Los niños de la ciudad se ven casi obligados a hacer intervenir personajes desconocidos. Más afortunados, los niños del campo, no se ven obligados a referirse a un «panadero» cualquiera, sino que piensan inmediatamente en el panadero «Giuseppe» -este es un nombre obligado para mí: mi padre era panadero, y se llamaba Giuseppe- y esto les ayuda inmediatamente a introducir en la historia a las personas que conocen, los parientes, los amigos. El juego se vuelve, súbitamente, más divertido.

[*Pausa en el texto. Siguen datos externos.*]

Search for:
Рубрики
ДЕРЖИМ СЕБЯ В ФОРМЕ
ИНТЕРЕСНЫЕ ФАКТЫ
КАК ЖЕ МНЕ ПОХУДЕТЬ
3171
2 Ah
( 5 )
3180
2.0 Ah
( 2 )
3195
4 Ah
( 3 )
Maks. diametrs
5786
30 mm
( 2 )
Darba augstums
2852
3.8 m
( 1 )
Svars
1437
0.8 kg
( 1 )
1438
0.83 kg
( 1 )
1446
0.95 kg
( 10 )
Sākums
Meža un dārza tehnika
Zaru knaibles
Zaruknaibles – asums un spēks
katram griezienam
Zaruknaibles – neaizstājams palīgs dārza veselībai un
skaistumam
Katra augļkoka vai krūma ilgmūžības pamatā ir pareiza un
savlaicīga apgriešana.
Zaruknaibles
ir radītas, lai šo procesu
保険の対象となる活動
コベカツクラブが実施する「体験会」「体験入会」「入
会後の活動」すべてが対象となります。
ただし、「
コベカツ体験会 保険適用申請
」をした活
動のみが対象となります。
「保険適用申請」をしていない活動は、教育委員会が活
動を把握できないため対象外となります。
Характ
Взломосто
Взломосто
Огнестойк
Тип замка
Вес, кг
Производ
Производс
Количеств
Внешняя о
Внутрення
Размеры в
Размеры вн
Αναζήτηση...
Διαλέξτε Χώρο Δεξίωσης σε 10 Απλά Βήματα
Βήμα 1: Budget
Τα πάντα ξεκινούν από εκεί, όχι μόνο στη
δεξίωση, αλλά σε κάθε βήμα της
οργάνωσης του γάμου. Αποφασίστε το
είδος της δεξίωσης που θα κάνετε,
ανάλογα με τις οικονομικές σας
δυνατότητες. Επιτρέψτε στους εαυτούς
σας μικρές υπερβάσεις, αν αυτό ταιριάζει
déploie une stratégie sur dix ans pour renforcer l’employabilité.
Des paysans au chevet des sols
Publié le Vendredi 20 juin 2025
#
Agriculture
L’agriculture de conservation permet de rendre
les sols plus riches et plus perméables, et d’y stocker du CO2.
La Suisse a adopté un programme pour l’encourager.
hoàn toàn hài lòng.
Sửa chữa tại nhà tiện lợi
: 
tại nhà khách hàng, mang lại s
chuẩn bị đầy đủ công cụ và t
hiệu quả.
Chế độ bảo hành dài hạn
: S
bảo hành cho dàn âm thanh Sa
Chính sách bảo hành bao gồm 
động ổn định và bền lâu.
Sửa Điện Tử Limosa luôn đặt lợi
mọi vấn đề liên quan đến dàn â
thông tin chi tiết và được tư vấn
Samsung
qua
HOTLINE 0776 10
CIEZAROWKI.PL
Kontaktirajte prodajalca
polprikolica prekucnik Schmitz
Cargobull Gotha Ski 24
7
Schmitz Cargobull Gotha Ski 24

En los artículos publicados en «Paese Sera», ya citados, formulaba las siguientes preguntas:
- ¿Qué pasaría si Sicilia perdiese los botones?
- ¿Qué pasaría si un cocodrilo llamase a vuestra puerta para pediros un poquito de romero?
- ¿Qué pasaría si vuestro ascensor descendiese hasta el centro de la Tierra o subiese hasta la Luna?
Sólo este tercer tema, en mi caso, ha llegado a ser una historia completa, teniendo como protagonista al camarero de un bar.
Con los niños sucede que la diversión mayor consiste en formular las preguntas más ridículas y sorprendentes: justo porque el trabajo que sigue, el desarrollo del tema, no es otra cosa que la aplicación y desarrollo de un descubrimiento ya conocido, a menos que éste se preste -complicando la experiencia personal del niño, su ambiente, su comunidad- a una intervención directa, a una aproximación insólita a una realidad ya cargada, para él, de significado.
Recientemente, en una escuela media, los niños y yo hemos formulado juntos, esta pregunta: ¿Qué pasaría si un cocodrilo se presentase a un concurso de televisión?
No es necesario decir que el tema fue muy productivo. Fue como descubrir una nueva manera de mirar la televisión. Las sugerencias fueron de todo tipo, comenzando por el diálogo entre el cocodrilo que quiere concursar como experto en ictiología y los asombrados funcionarios del estudio. Una vez en el concurso, el cocodrilo resultaba invencible, y cada vez que derrotaba a un nuevo contrincante, se lo comía, sin acordarse de llorar después. Acababa comiéndose al presentador Mike Buongiorno (popular locutor italiano), pero era a su vez devorado por Sabina (su ayudante no menos popular), a quien todos los chicos admiraban y querían que saliera victoriosa a toda costa.
Posteriormente reelaboré la historia, para incluirla en mi libro Novelas escritas a máquina, con notables variantes. En mi cuento, el cocodrilo es un experto en «mierda de gato»: materia fecal, si desean considerarla así, pero eficaz para conferir a la historia un aspecto desmitificador. Al final, Sabina no se come al cocodrilo, sino que le obliga a regurgitar sus víctimas, en sentido inverso al que fueron comidas.
Me parece que ya hemos abandonado el disparate. Hemos llegado, del modo más evidente, al uso de la fantasía para establecer una relación activa con lo real.
El mundo se puede observar desde la altura de un hombre, pero también desde arriba de una nube (con los aviones es fácil). En la «realidad» podemos entrar por la puerta principal o -es más divertido- a través de una ventana.